One of the officers on our tour (and his accompanying children) placed weeds on those six graves. When I asked the purpose, he explained it was an old tradition practiced when you wanted to block the spirits of evil people from rising. One does not learn things only from the tour guides.

A national cemetery of any kind, but especially one with a history such as this, is an unparalleled place to wax introspective among the rows upon rows of neatly ordered graves, sparkling monuments, beautiful old trees (Andersonville has by far the largest magnolias I’ve ever laid eyes on) and other people doing much the same thing. Watching those people you’ve just toured with searching the graves for their own ancestors and placing flowers or small American flags at the sites is somehow both disturbing and comforting.

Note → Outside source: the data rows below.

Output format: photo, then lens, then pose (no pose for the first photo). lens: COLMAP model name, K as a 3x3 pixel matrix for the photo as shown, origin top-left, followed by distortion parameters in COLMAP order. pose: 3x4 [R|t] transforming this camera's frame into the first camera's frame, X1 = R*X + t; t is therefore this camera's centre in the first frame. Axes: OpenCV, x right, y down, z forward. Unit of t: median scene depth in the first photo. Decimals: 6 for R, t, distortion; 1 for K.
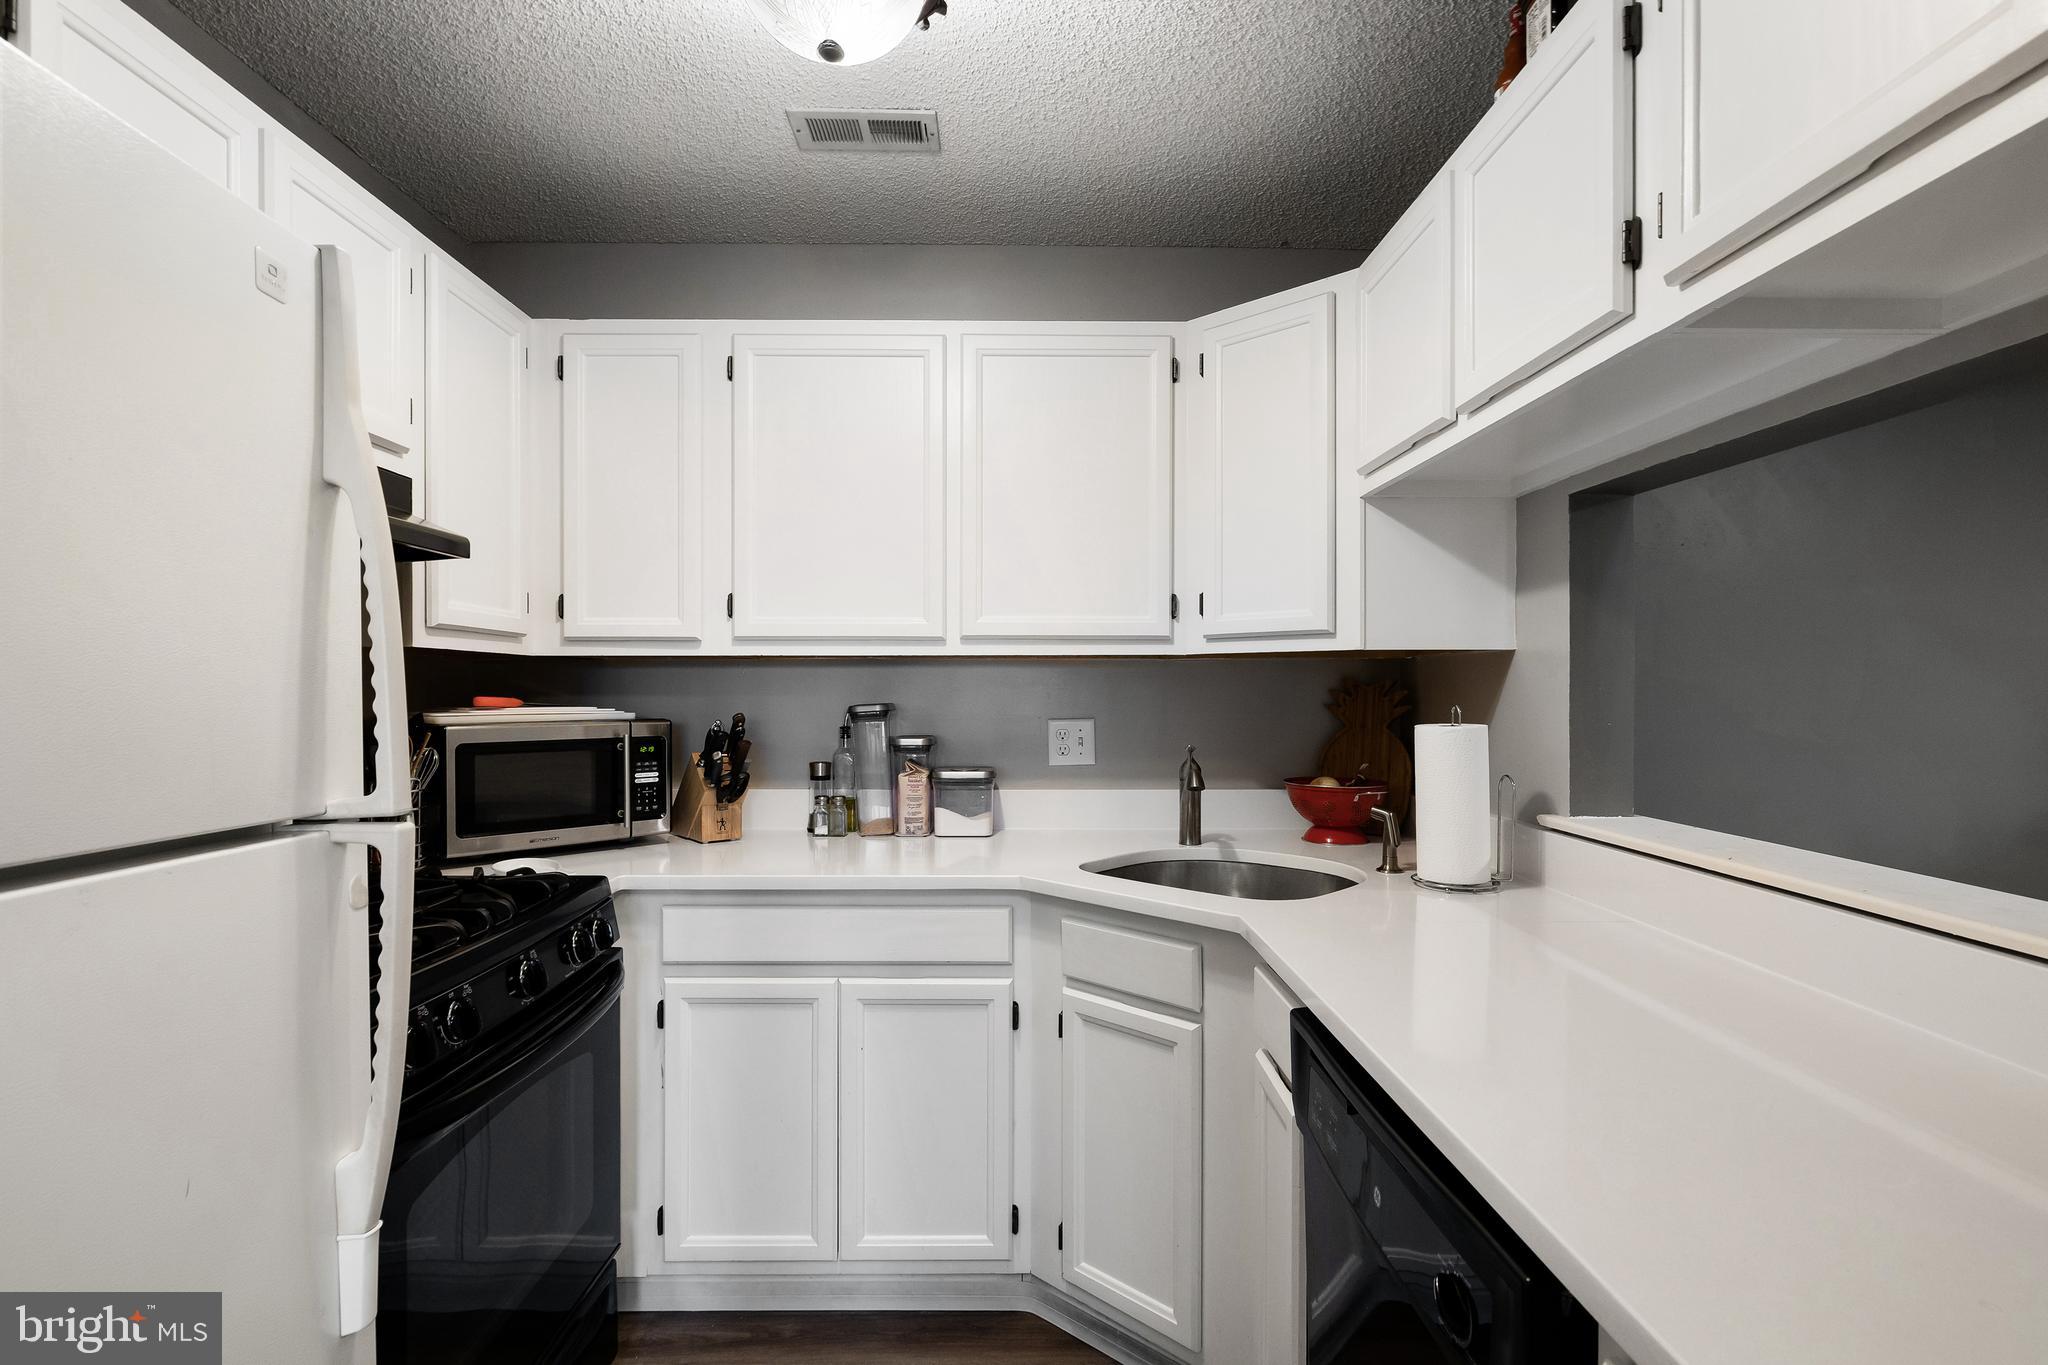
lens RADIAL K [[988.1, 0, 1028.5], [0, 988.1, 697.0], [0, 0, 1]] dist [-0.001075, 0.001398]
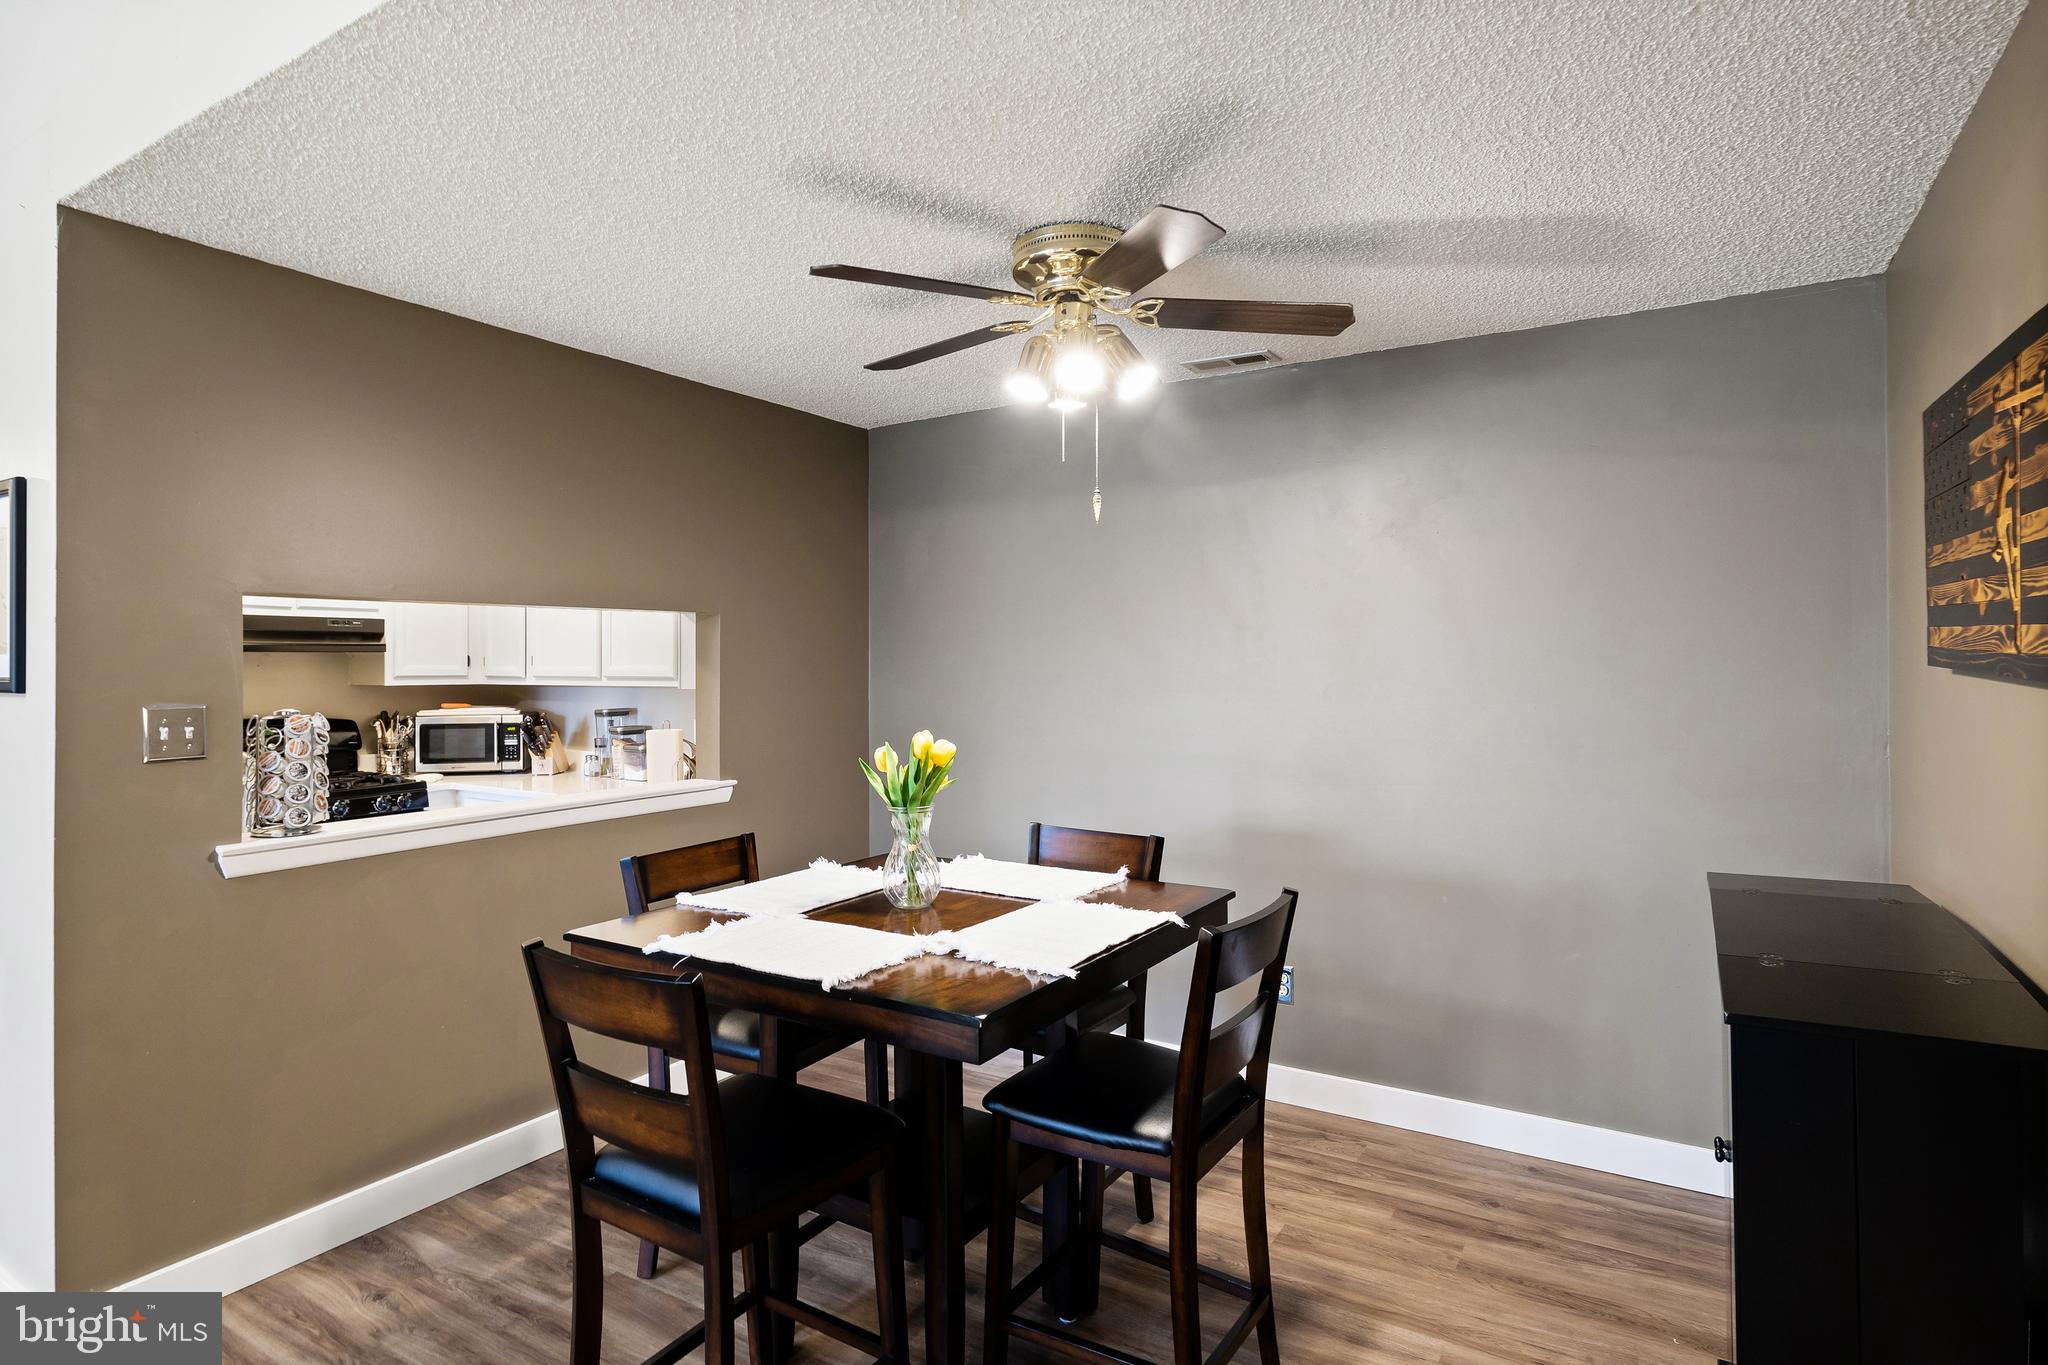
lens RADIAL K [[1090.3, 0, 1025.7], [0, 1090.3, 662.6], [0, 0, 1]] dist [0.001925, 0.001597]
pose [[0.837680, -0.001190, -0.546159, 2.037433], [-0.002388, 0.999980, -0.005842, -0.087730], [0.546155, 0.006198, 0.837661, -0.397119]]
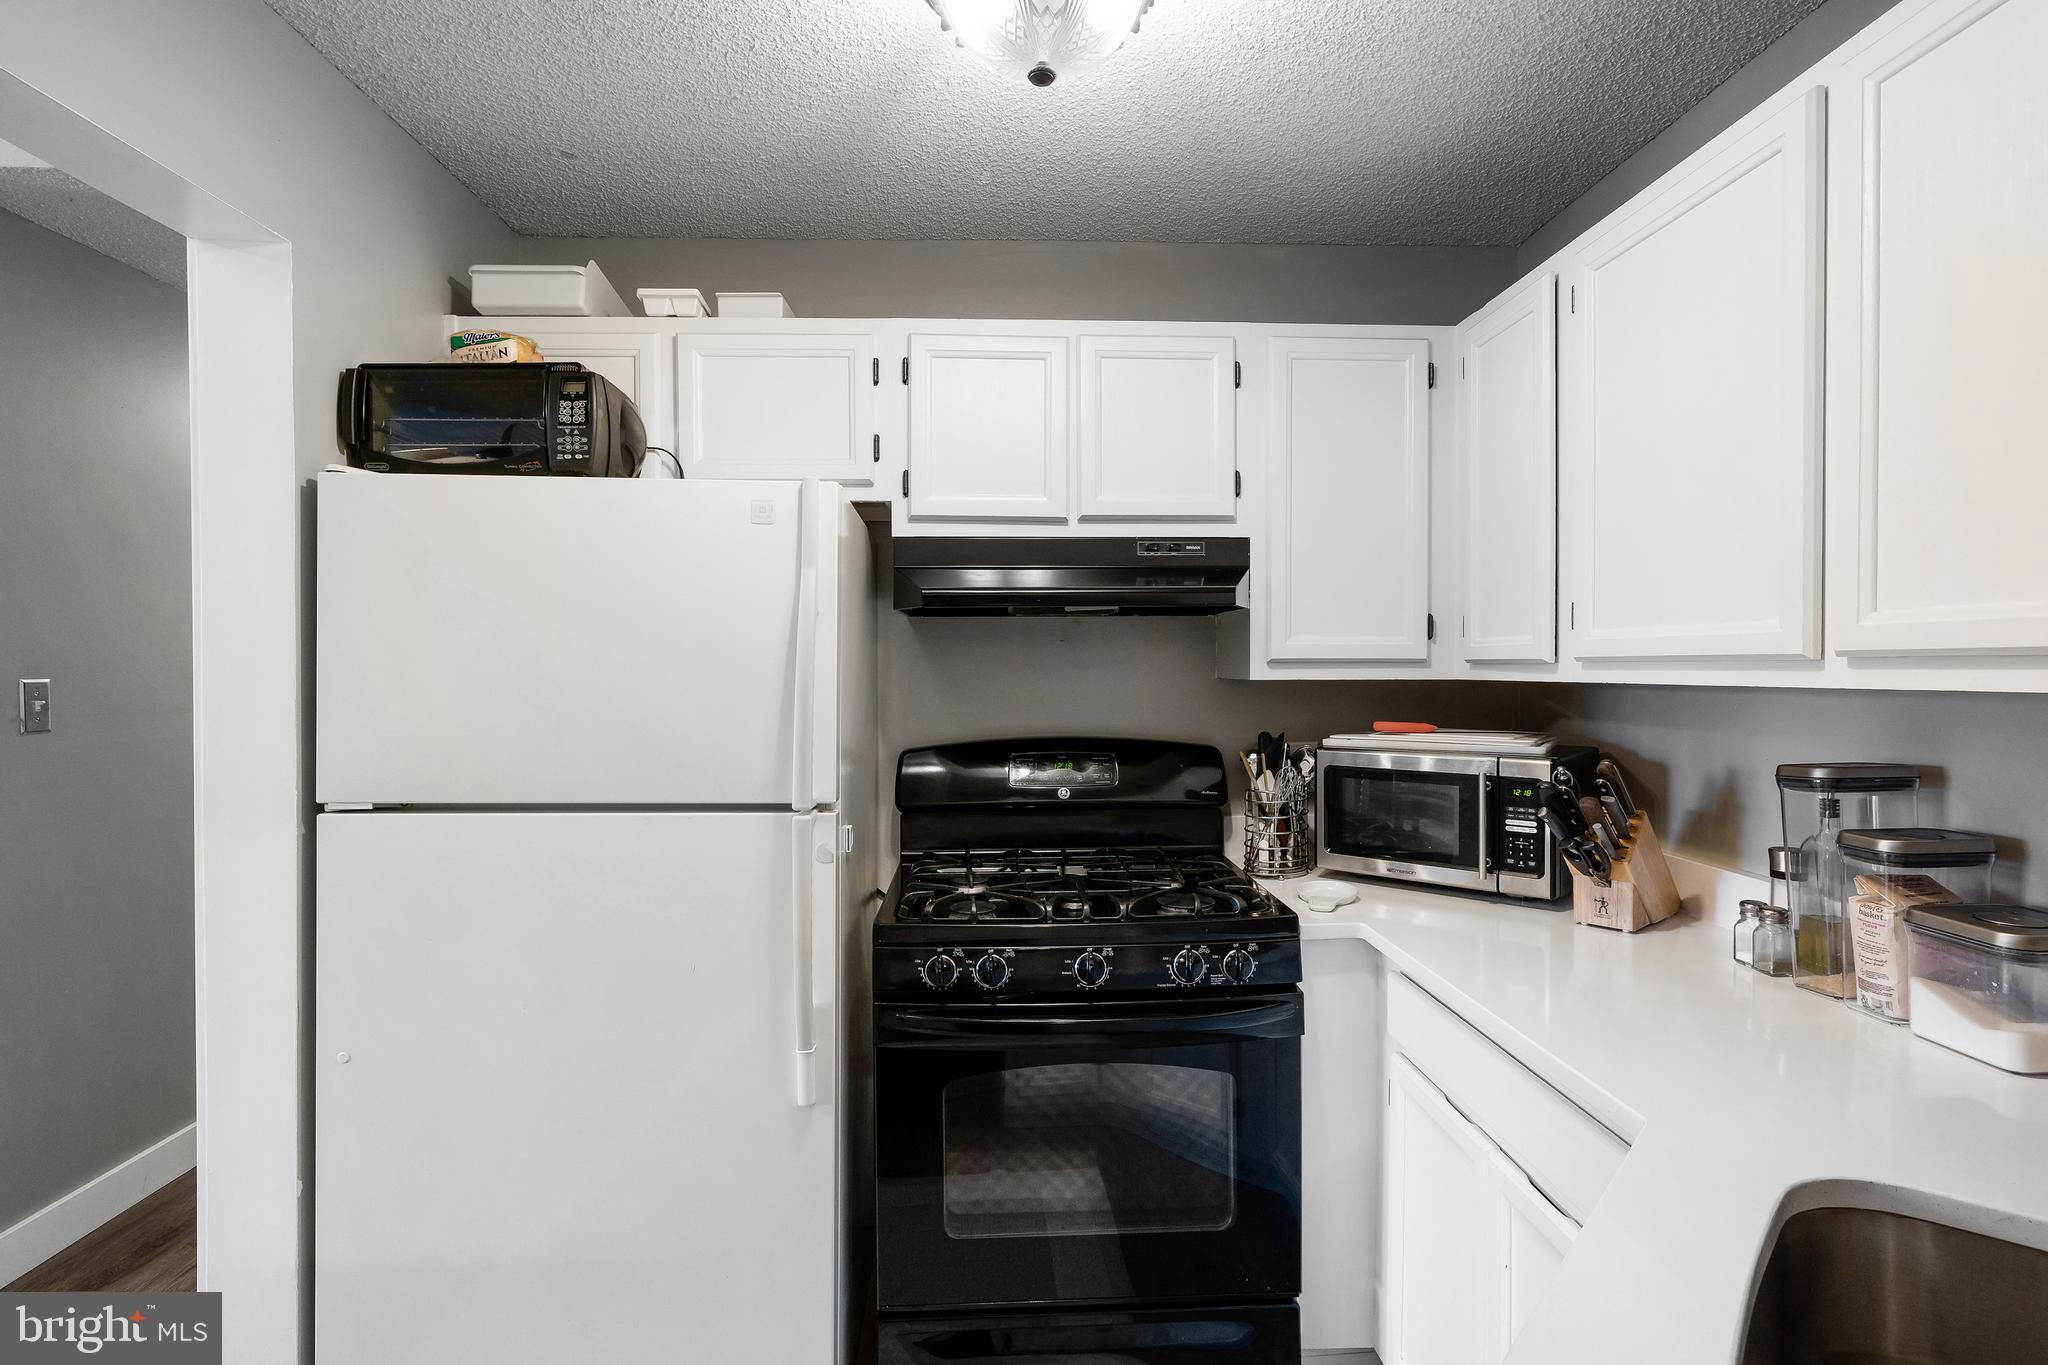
lens RADIAL K [[988.1, 0, 1033.3], [0, 988.1, 677.6], [0, 0, 1]] dist [-0.001075, 0.001398]
pose [[0.030931, 0.010335, -0.999468, 0.492141], [-0.004066, 0.999940, 0.010214, -0.057998], [0.999513, 0.003748, 0.030972, 0.631677]]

It was also satisfying to know I’d come a little closer to understanding what it was about the simple wooden spoon Private Baldwin felt was important enough to bring home as a treasure, a relic of a time and place where people from the same country (and often the same family) treated each other so horribly as to carve a niche in history as one of its bleakest events. He may have found the spoon, or he may have brought it with him. He may have bought it off a fellow inmate or a guard at the camp. He may have made it himself at the camp (though the quality and finish of all but the concave part at the end make this unlikely). He may have felt a little more human in being able to eat with a spoon as opposed to his hands; he may have shared it with his fellow prisoners or used it to help dig tunnels. While we will likely never know these details for certain, we do know that he felt strongly enough about the spoon to believe (as I do) that it and other relics of the past should be preserved if for no other reason to give clues and tangible evidence to those who yearn to know more about the past and the people who lived in it.